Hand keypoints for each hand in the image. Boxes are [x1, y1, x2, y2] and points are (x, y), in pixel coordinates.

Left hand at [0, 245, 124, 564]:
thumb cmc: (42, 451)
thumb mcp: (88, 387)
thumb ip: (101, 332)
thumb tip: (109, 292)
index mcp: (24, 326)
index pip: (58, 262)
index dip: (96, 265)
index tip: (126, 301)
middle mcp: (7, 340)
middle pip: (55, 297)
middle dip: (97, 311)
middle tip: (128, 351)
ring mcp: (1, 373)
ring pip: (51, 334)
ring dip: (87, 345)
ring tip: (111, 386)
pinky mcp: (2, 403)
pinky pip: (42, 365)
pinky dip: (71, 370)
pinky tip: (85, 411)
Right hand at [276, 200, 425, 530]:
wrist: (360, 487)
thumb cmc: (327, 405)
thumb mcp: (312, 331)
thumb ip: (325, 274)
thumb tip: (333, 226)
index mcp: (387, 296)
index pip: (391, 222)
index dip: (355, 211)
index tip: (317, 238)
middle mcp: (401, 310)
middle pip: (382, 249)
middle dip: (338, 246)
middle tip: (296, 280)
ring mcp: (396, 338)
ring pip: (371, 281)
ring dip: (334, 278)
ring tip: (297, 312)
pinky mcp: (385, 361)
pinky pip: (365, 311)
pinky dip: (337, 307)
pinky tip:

------------------------------------

ACTIVITY = Across the records above, tally the lines that contain "ring" and give the result as a number alone.

SOLUTION FOR THIS EXERCISE = 8